(Material in question format)
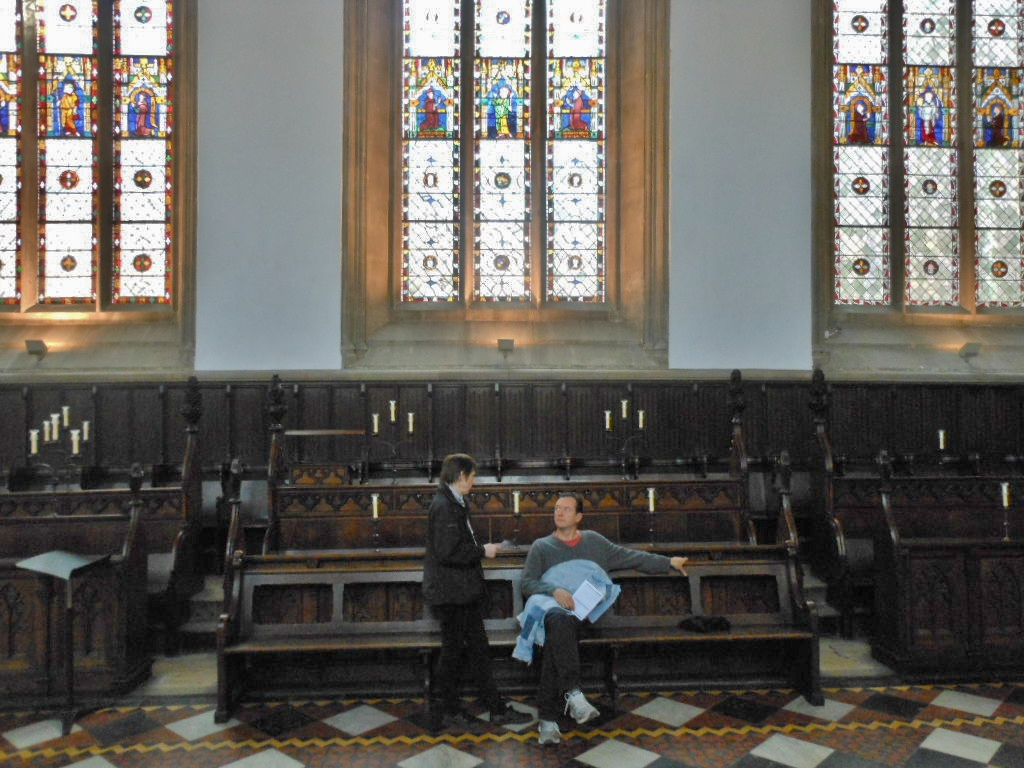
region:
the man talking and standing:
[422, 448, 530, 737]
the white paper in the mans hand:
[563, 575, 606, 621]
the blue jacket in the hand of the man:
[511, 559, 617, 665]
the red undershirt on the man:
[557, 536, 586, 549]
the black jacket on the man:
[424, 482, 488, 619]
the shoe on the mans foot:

_Task brief:_
Output every line of the material above as a numbered list, skipping blank lines and leaving out the pictures.

_Answer for the task:_
1. region:
2. the man talking and standing:
3. [422, 448, 530, 737]
4. the white paper in the mans hand:
5. [563, 575, 606, 621]
6. the blue jacket in the hand of the man:
7. [511, 559, 617, 665]
8. the red undershirt on the man:
9. [557, 536, 586, 549]
10. the black jacket on the man:
11. [424, 482, 488, 619]
12. the shoe on the mans foot:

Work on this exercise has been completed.